--- TRECHO DE ORIGEM ---
A noite está fria e pouco convidativa para um ensaio. Sei
que estou desafinado, então faço um breve alongamento.
Meu set list é
curto. Só uma hora de treino. Um pocket
show.
Começo com Streets of Philadelphia. A
bateria sozinha por dois compassos dita o ritmo inicial da corrida. Quando a
primeira tecla do órgão é apertada, aperto também o meu cronômetro.
Tenho uns três minutos pra correr pelas ruas da
Filadélfia, antes do Sabbath me levar
pra Birmingham com War Pigs. O frio e
a escuridão da noite ficam mais intensos, conforme me concentro nos acordes
dissonantes da guitarra. E agora não estou mais correndo, estou fugindo. A
música vai ficando mais rápida conforme corro mais rápido - ou vice versa, não sei
dizer com certeza – até terminar em seu ápice.
---
§ **O PROBLEMA**:
Edite o trecho sobre a corrida noturna começando nas palavras "Começo com Streets" e parando depois de "em seu ápice.", com "cronômetro" trocado por "relógio".
--- DADOS DISPONÍVEIS ---
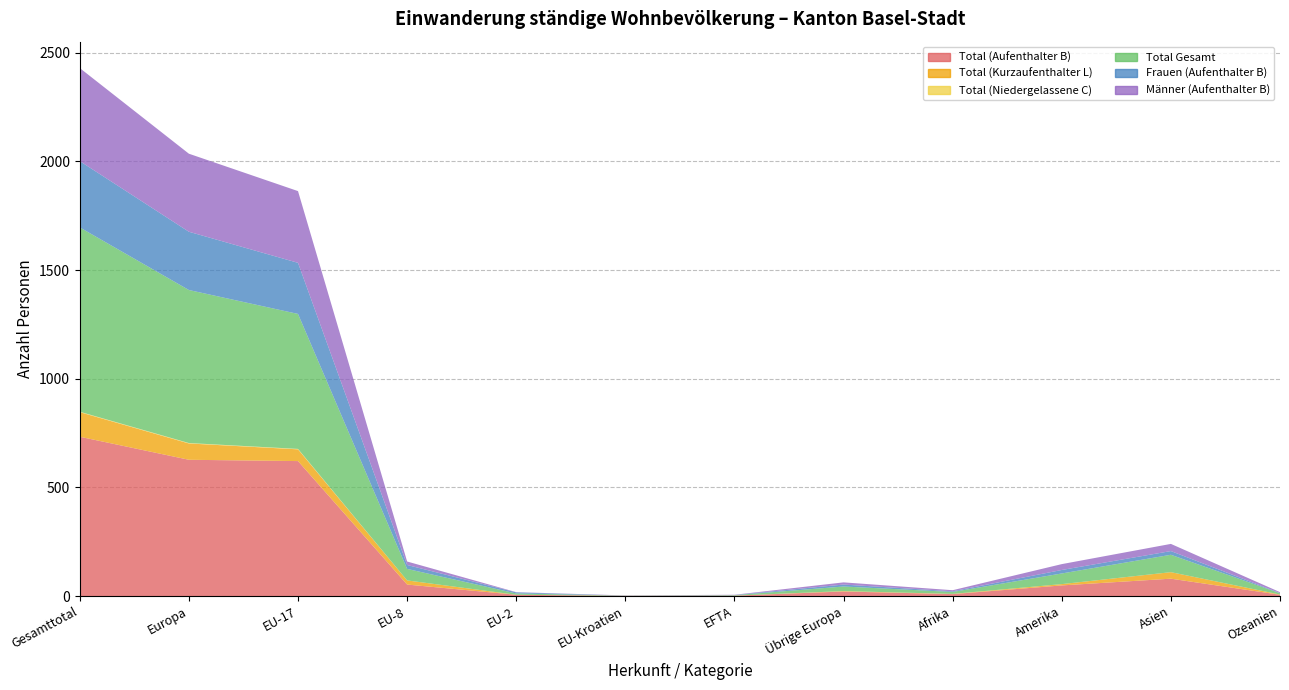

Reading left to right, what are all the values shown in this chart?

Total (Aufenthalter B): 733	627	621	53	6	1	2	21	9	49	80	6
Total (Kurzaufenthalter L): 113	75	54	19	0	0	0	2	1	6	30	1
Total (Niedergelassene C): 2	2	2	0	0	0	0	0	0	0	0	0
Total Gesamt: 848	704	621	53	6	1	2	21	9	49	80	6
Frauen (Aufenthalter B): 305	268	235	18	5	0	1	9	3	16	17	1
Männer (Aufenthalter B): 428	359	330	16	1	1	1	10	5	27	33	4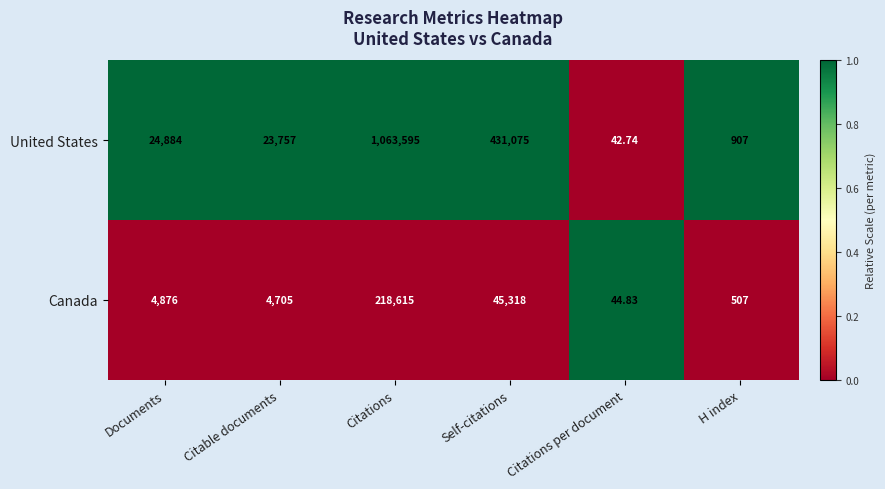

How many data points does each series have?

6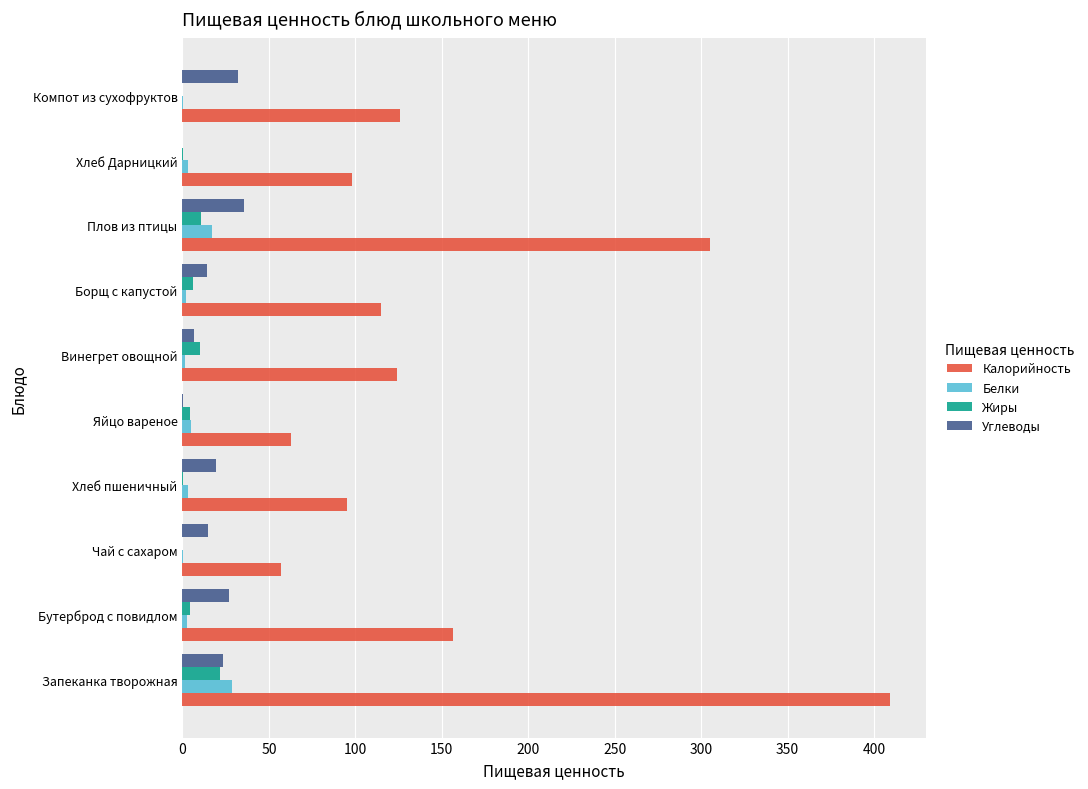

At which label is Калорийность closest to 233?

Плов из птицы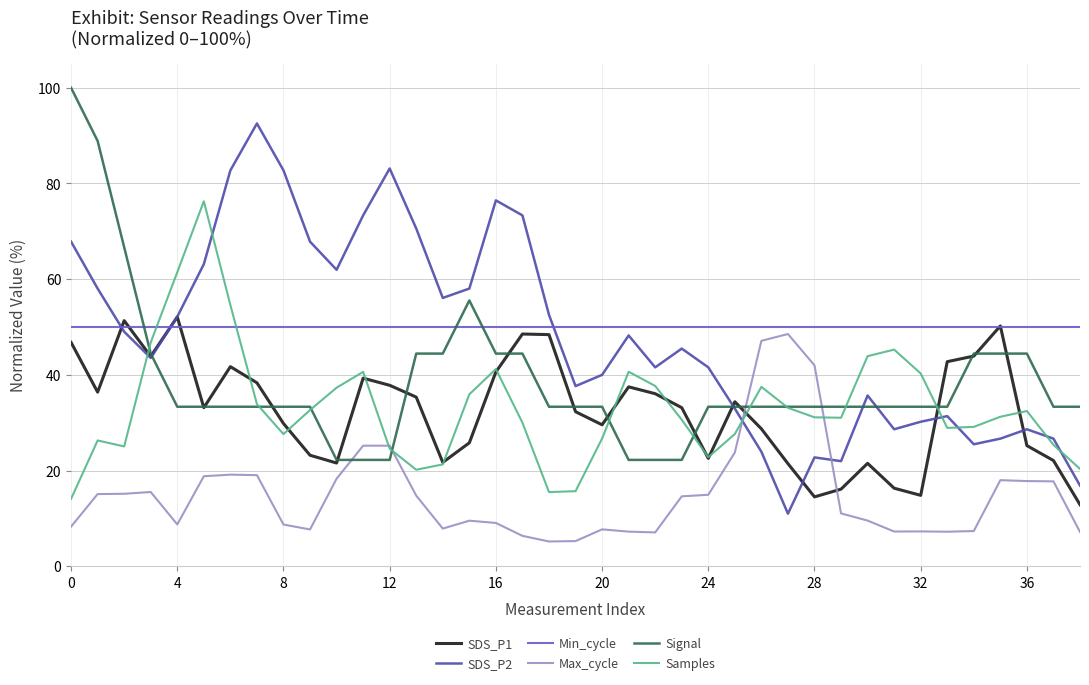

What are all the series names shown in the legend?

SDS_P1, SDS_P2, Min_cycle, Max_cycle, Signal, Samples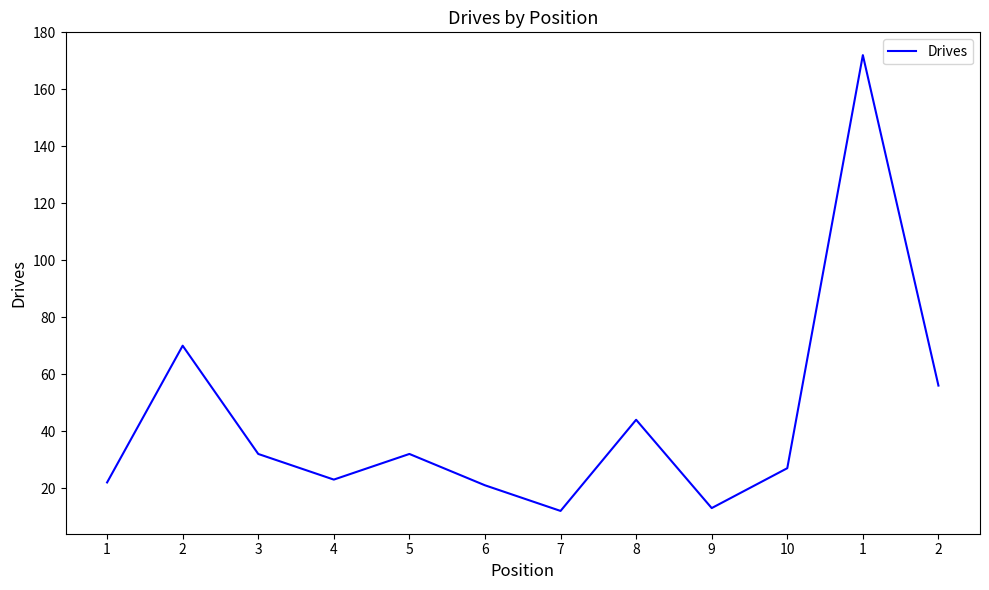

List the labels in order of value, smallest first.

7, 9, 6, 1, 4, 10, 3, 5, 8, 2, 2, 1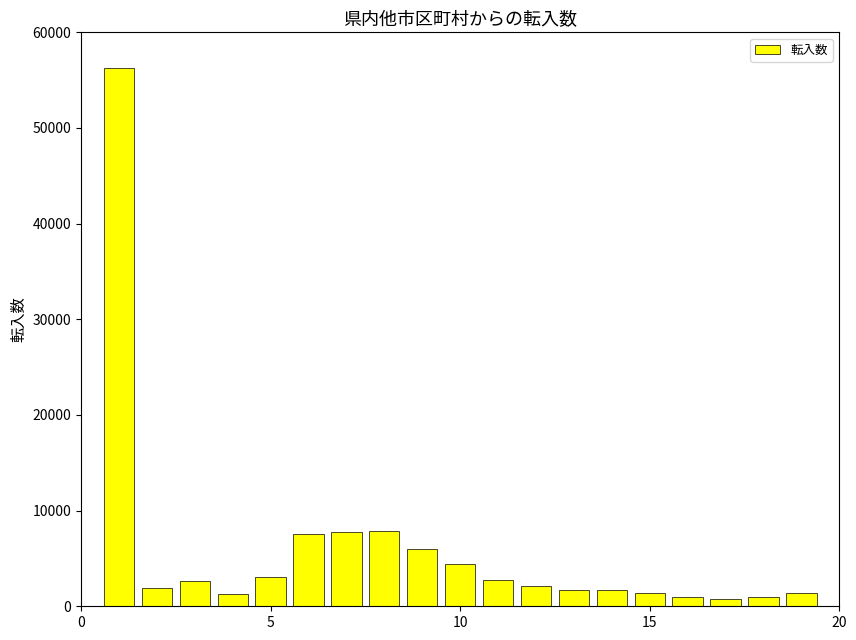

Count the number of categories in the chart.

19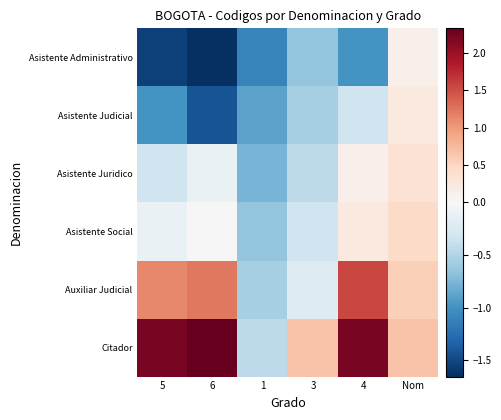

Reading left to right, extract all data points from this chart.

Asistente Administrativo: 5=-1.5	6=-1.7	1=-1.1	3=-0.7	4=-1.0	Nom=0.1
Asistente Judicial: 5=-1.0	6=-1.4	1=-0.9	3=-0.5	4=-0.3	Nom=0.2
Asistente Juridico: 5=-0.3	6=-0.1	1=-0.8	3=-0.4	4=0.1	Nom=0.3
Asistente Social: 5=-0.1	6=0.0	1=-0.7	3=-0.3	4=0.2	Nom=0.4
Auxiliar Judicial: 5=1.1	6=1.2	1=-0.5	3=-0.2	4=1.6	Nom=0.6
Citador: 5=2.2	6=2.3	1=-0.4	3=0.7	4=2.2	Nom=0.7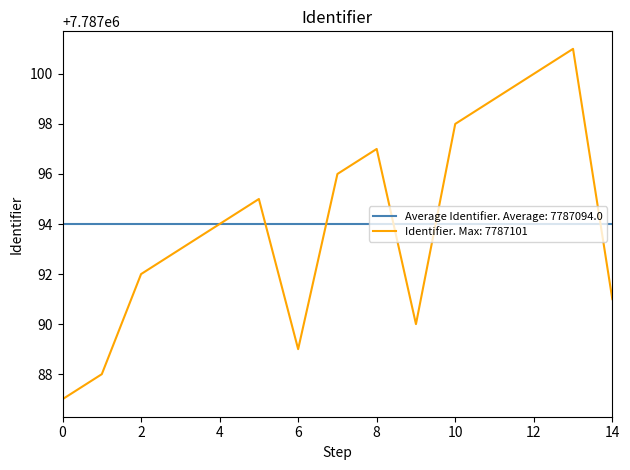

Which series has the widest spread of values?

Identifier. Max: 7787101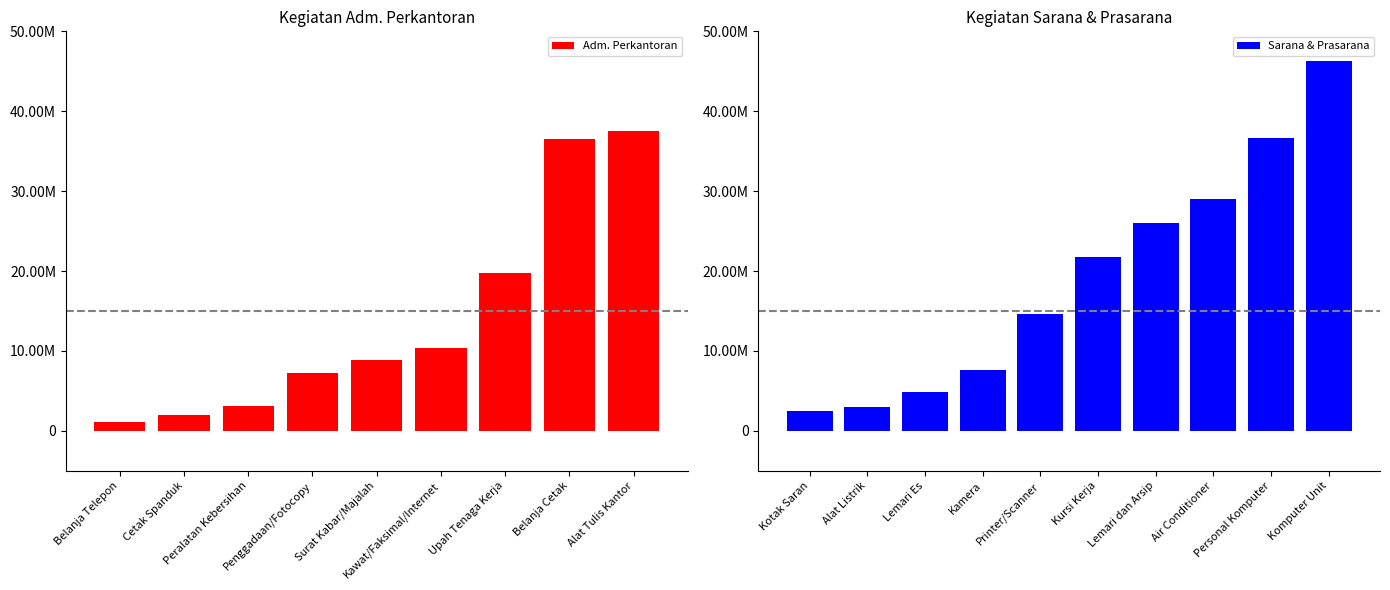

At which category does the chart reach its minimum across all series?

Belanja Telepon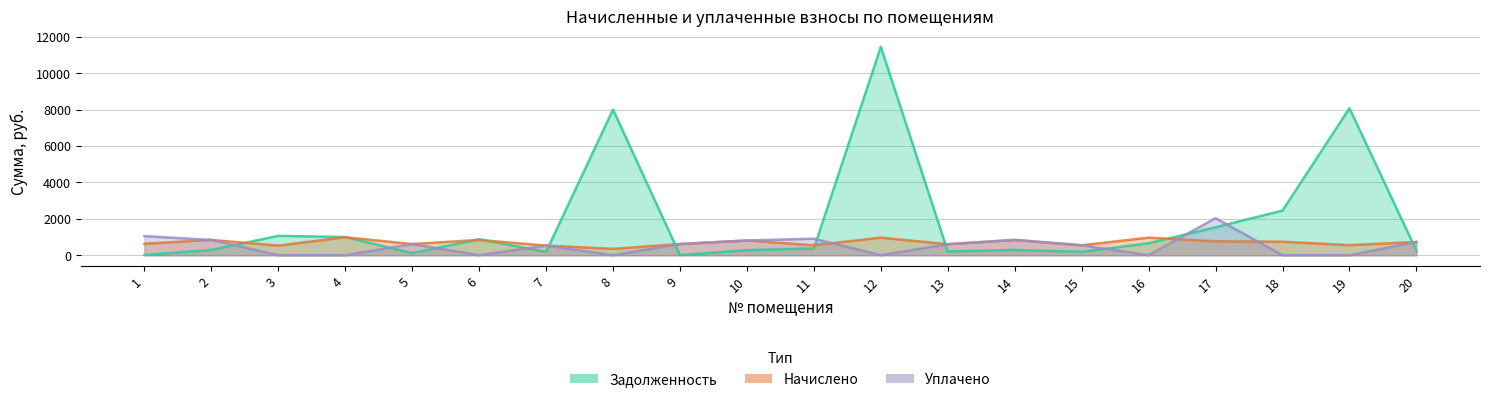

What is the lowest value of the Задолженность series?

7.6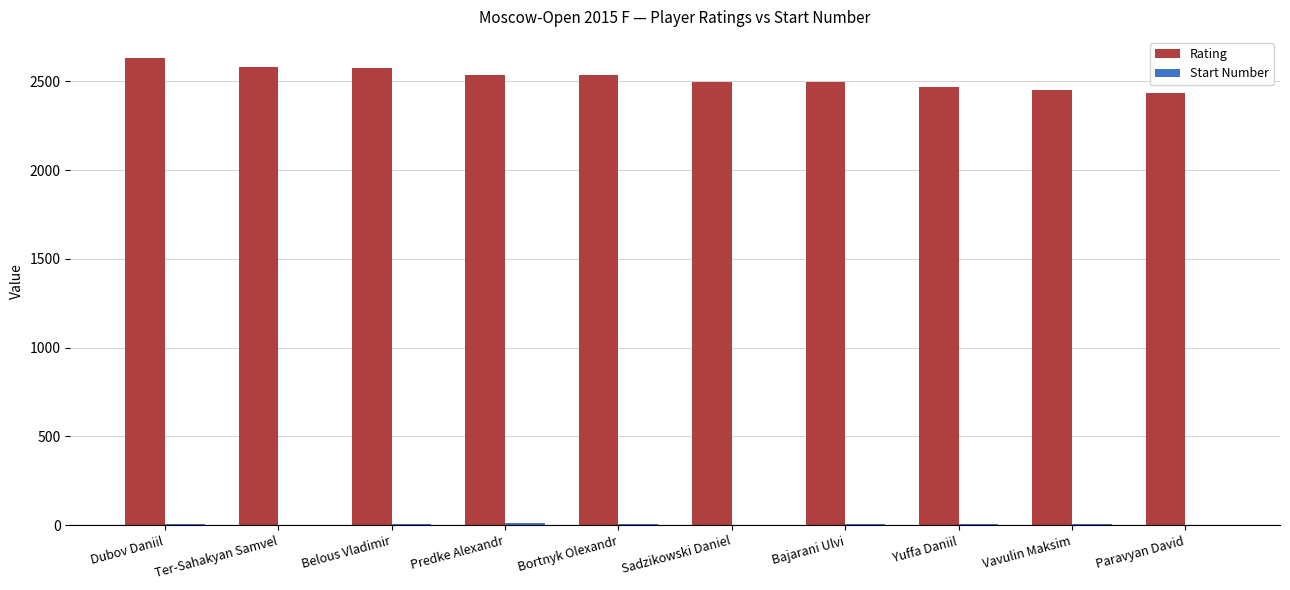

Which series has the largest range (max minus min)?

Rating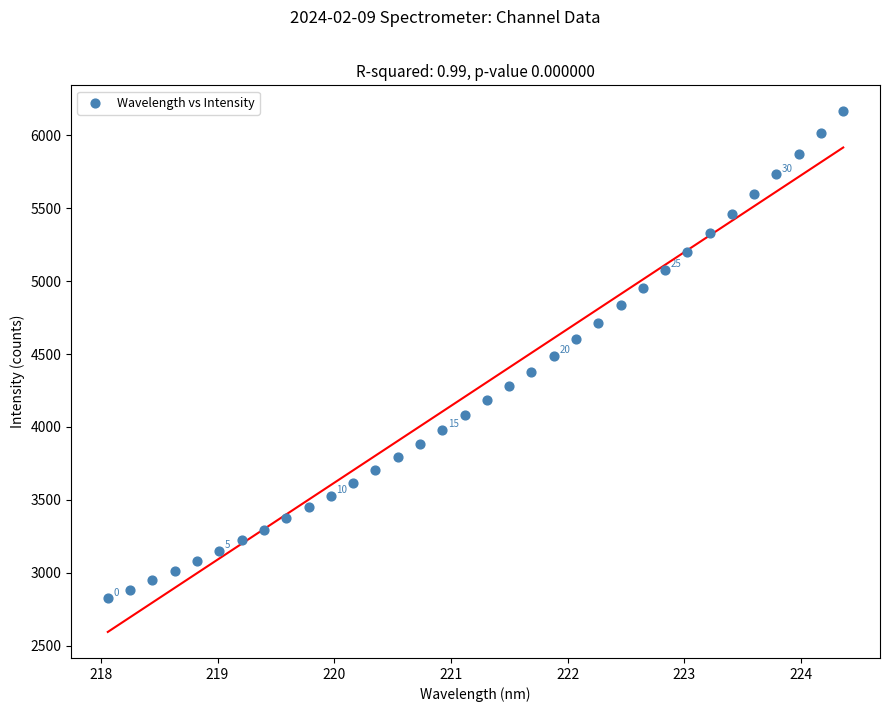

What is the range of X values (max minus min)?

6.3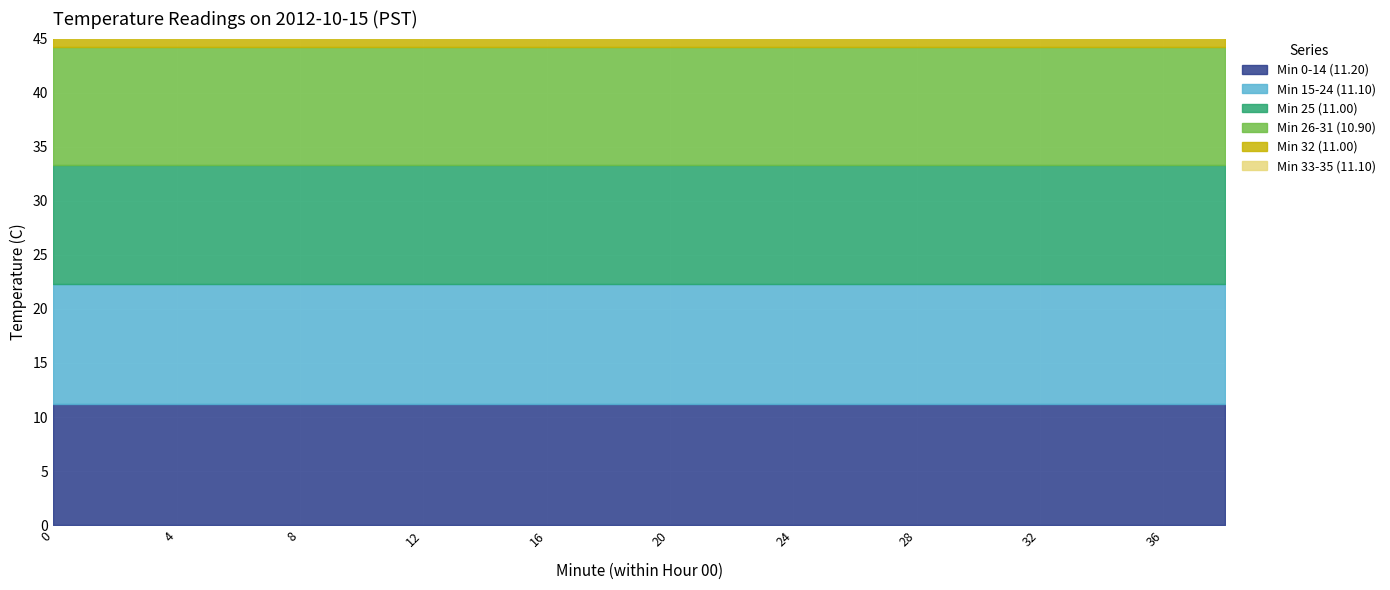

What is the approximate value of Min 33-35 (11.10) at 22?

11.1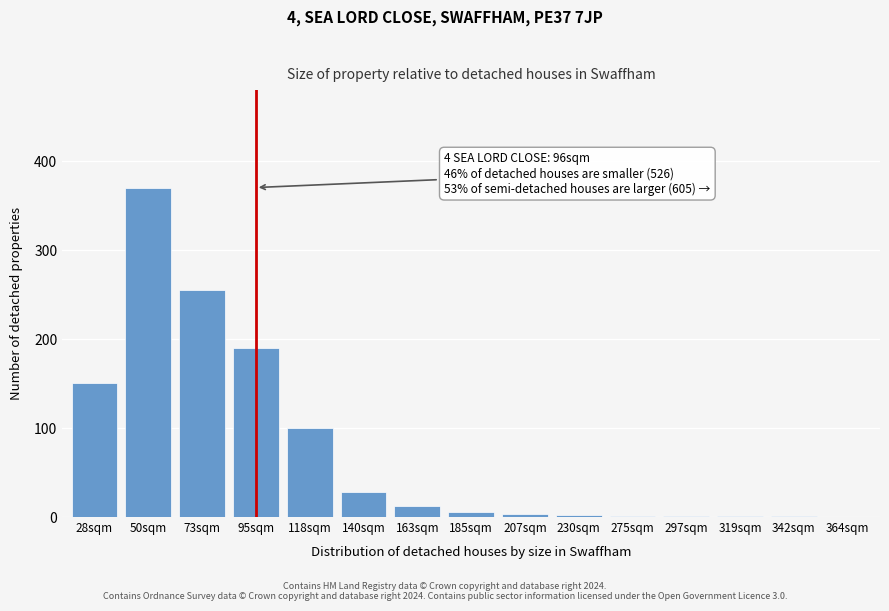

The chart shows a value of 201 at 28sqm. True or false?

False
---
§ **RESPOSTA DA TAREFA**:
Começo com Streets of Philadelphia. A
bateria sozinha por dois compassos dita o ritmo inicial da corrida. Quando a
primeira tecla do órgão é apertada, aperto também o meu relógio.
Tenho uns três minutos pra correr pelas ruas da
Filadélfia, antes do Sabbath me levar
pra Birmingham com War Pigs. O frio e
a escuridão da noite ficam mais intensos, conforme me concentro nos acordes
dissonantes da guitarra. E agora não estou mais correndo, estou fugindo. A
música vai ficando mais rápida conforme corro mais rápido - ou vice versa, não sei
dizer com certeza – até terminar em seu ápice.